▸ **Bu alıştırmada istenenler**
A. Alıntılanan metindeki "Elbette balık ve et de tüketiyoruz ama sebze önceliğimiz." cümlesini lütfen İngilizceye çevirin.
B. Alıntılanan metinde "Hayatımda hiç bu" sözlerinden başlayıp "olarak çok zenginler." sözlerine kadar her şeyi hiç değiştirmeden yazın.

▸ **Alıntılanan metin**
Hayatımda hiç bu kadar sebze yediğimi hatırlamıyorum. Ispanak, pırasa, kereviz, lahana ne bulsam yiyorum. Maaile ot obur olduk vallahi. Elbette balık ve et de tüketiyoruz ama sebze önceliğimiz. Çünkü güçlü bir bağışıklık için bağırsak sisteminin saat gibi çalışması önemli. Sebzeler hem bunu sağlıyor hem de vitamin olarak çok zenginler.

▸ **Verilen kayıtlar**
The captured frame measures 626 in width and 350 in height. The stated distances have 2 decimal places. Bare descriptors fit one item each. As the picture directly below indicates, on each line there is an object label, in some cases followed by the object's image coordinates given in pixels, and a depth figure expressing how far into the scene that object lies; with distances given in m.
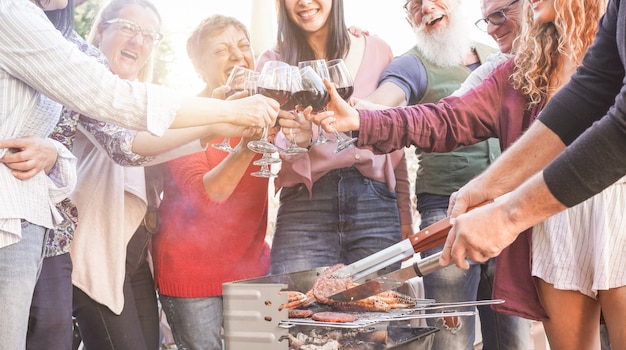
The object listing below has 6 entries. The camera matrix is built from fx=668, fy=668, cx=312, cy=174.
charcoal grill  1.32
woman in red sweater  2.06
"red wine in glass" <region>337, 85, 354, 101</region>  1.73
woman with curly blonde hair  1.40
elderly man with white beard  2.13
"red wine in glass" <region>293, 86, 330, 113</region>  1.69
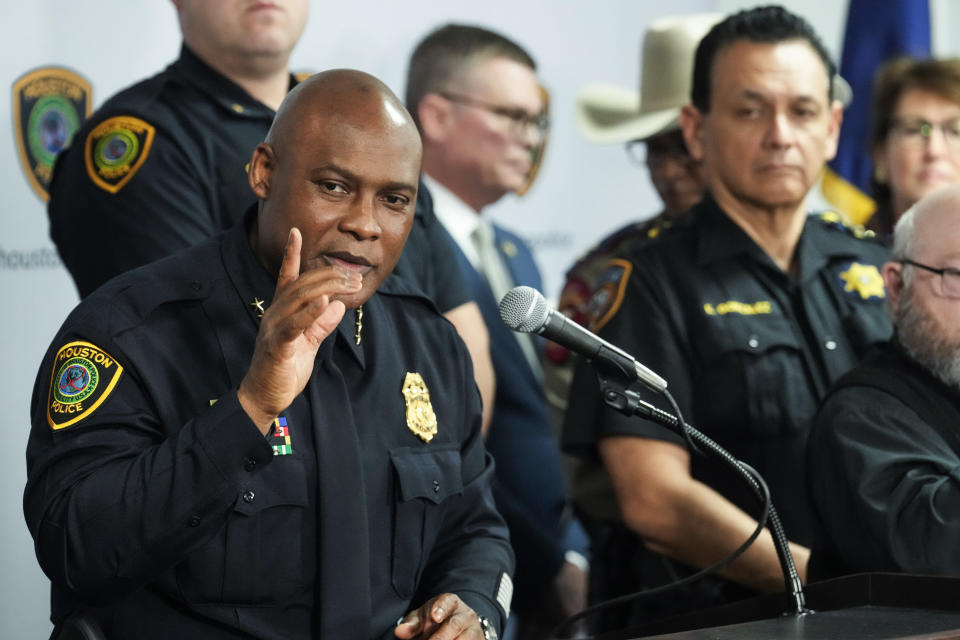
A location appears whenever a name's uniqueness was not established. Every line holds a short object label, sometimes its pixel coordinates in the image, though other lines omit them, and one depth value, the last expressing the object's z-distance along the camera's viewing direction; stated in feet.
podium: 12.11
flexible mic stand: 13.12
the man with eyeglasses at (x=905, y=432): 15.66
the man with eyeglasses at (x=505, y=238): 23.53
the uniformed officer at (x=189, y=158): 16.79
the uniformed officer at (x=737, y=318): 19.07
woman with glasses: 25.21
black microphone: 12.42
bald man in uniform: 11.78
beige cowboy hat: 26.48
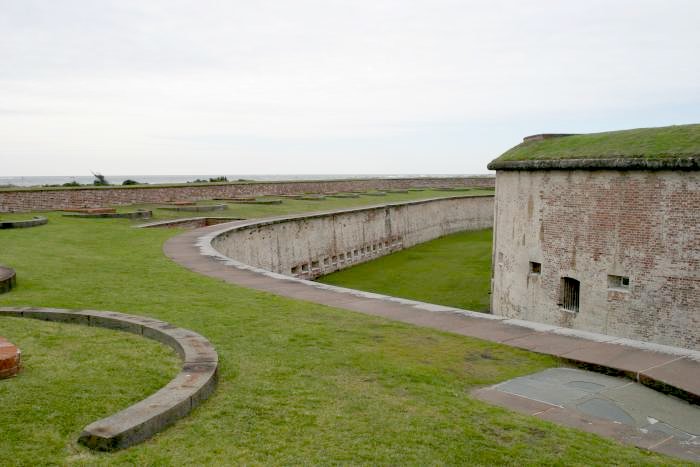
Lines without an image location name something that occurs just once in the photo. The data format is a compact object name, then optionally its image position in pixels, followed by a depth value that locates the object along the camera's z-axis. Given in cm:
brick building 1265
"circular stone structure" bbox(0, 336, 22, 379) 497
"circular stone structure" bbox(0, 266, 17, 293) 888
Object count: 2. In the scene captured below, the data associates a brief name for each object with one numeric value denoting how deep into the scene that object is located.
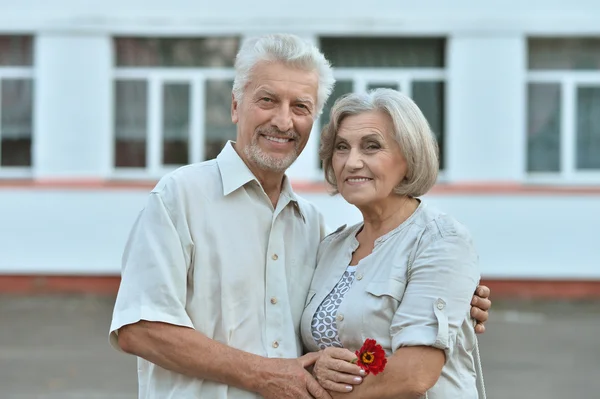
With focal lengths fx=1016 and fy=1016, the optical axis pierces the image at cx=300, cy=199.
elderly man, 2.99
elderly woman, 2.89
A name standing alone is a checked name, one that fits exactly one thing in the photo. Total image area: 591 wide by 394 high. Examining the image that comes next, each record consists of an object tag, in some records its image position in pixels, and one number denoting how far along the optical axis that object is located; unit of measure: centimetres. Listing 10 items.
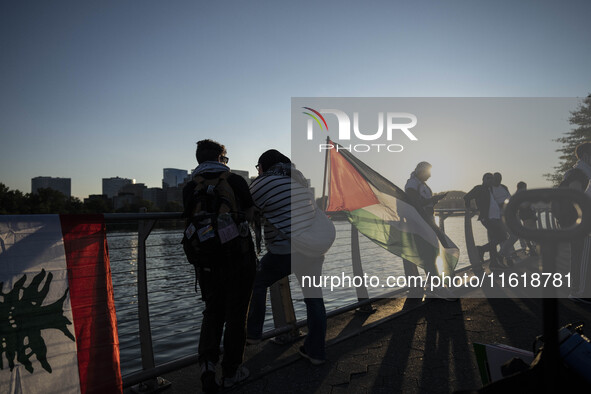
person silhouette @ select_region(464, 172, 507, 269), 815
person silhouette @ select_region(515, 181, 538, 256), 878
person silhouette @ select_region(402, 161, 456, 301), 602
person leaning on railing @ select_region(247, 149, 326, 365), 342
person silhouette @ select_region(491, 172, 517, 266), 831
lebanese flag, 239
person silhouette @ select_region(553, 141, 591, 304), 539
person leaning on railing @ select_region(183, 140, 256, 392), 287
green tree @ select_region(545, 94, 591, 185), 5950
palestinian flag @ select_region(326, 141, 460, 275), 562
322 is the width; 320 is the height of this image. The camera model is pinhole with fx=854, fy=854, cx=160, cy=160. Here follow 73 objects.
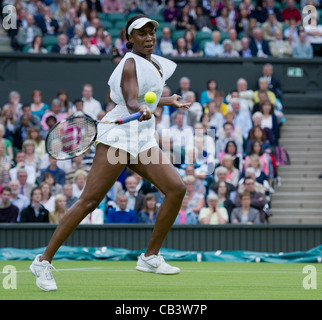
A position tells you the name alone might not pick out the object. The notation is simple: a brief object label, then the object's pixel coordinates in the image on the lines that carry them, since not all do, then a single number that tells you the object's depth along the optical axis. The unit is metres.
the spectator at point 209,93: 15.95
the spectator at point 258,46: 17.61
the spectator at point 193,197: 12.99
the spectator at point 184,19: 18.38
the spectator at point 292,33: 18.03
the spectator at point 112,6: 19.14
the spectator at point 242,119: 15.09
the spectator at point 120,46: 16.86
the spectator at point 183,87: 15.53
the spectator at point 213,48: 17.38
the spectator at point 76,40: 17.16
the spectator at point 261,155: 14.23
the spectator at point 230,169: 13.72
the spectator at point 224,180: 13.20
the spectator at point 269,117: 15.34
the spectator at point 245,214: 12.65
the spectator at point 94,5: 18.91
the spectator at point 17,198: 12.86
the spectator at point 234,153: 14.10
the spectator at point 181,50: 17.06
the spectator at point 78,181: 13.03
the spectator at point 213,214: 12.55
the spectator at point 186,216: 12.54
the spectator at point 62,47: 17.13
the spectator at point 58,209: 12.31
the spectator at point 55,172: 13.67
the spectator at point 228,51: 17.25
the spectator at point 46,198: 12.76
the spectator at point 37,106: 15.48
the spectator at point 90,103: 15.29
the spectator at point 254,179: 13.41
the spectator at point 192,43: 17.28
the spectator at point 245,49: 17.36
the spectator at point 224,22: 18.67
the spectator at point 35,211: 12.43
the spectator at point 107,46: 17.09
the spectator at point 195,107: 15.04
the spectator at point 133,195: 12.83
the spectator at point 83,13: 17.94
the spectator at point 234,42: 17.45
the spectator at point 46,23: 17.75
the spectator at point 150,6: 19.34
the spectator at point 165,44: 17.23
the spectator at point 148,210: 12.36
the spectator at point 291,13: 18.98
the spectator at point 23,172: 13.38
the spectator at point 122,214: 12.45
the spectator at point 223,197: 12.84
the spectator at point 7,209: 12.52
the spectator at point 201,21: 18.47
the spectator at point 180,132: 14.09
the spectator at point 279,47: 17.70
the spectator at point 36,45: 17.12
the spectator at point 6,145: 14.13
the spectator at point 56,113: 15.08
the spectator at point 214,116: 14.91
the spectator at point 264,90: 15.96
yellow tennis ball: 6.38
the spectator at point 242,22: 18.50
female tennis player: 6.45
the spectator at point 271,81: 16.42
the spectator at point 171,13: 18.73
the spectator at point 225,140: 14.40
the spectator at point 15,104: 15.28
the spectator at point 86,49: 17.08
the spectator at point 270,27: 18.00
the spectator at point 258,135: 14.62
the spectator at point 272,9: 19.14
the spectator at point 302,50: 17.83
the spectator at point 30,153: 13.95
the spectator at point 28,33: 17.44
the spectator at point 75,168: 13.66
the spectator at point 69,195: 12.80
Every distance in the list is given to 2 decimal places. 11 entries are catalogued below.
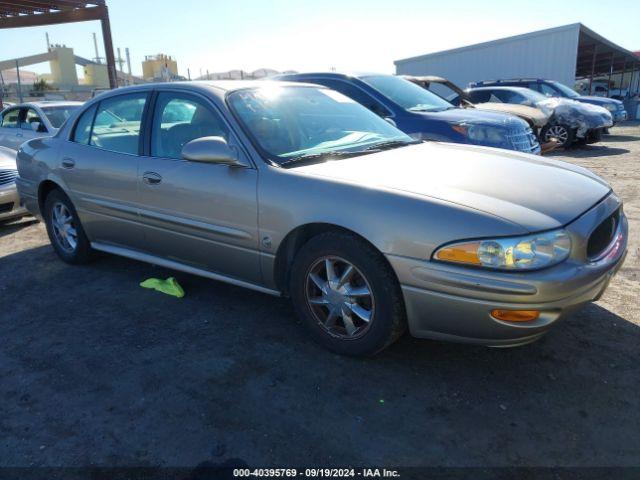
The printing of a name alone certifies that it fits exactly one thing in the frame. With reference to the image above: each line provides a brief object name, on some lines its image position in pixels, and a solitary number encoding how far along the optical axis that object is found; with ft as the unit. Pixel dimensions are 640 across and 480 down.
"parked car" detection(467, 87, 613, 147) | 37.83
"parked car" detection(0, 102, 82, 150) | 28.78
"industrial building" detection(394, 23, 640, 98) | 66.54
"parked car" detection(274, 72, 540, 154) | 19.94
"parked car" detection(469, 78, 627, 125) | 47.91
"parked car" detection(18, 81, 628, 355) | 7.92
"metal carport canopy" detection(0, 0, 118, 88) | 39.68
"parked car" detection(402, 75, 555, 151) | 28.87
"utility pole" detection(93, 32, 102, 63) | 173.58
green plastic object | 13.07
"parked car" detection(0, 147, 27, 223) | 19.92
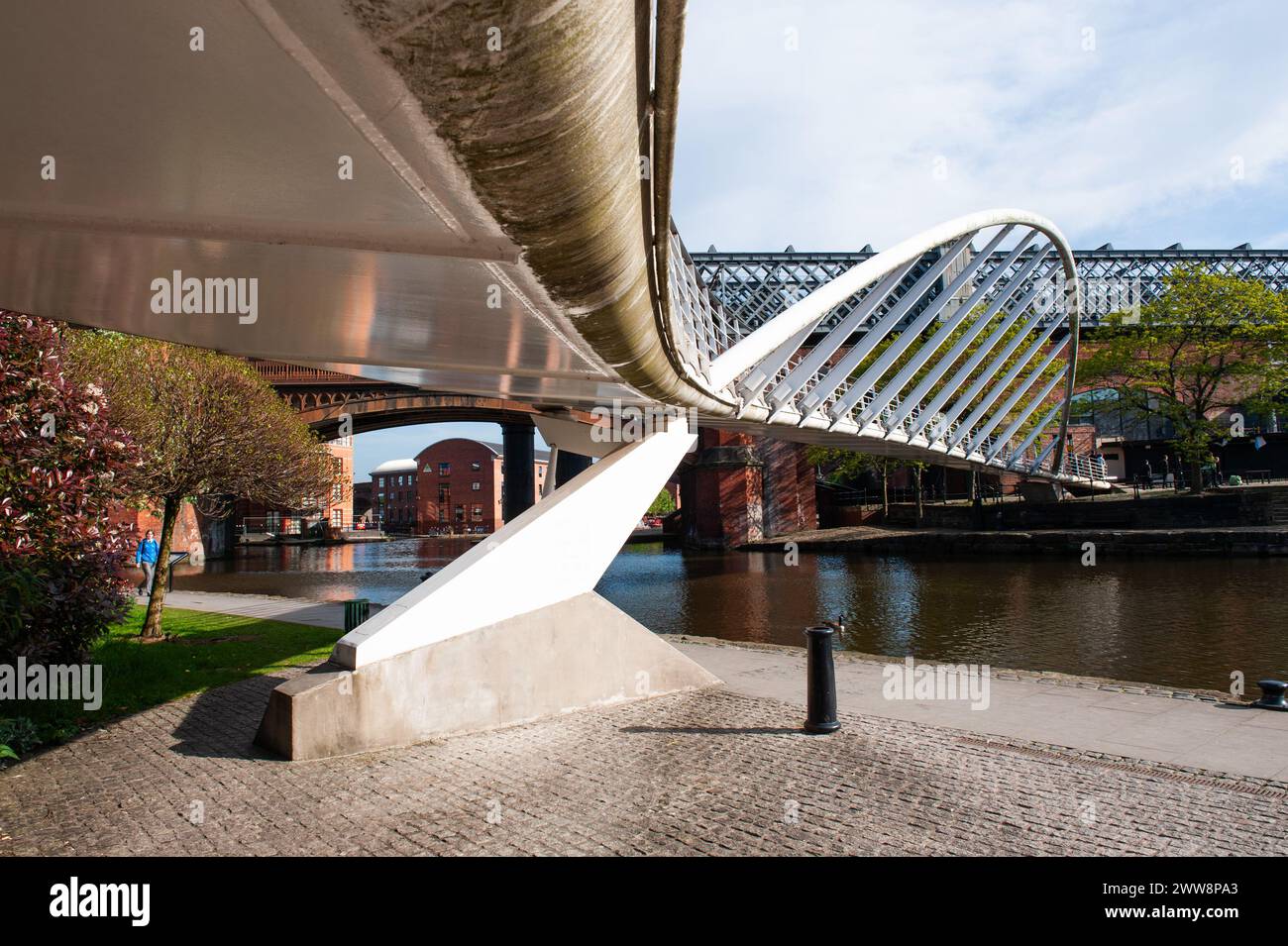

▸ **Beklenen sonuçlar**
A. Of course we eat fish and meat too, but vegetables are our priority.

B.
Hayatımda hiç bu kadar sebze yediğimi hatırlamıyorum. Ispanak, pırasa, kereviz, lahana ne bulsam yiyorum. Maaile ot obur olduk vallahi. Elbette balık ve et de tüketiyoruz ama sebze önceliğimiz. Çünkü güçlü bir bağışıklık için bağırsak sisteminin saat gibi çalışması önemli. Sebzeler hem bunu sağlıyor hem de vitamin olarak çok zenginler.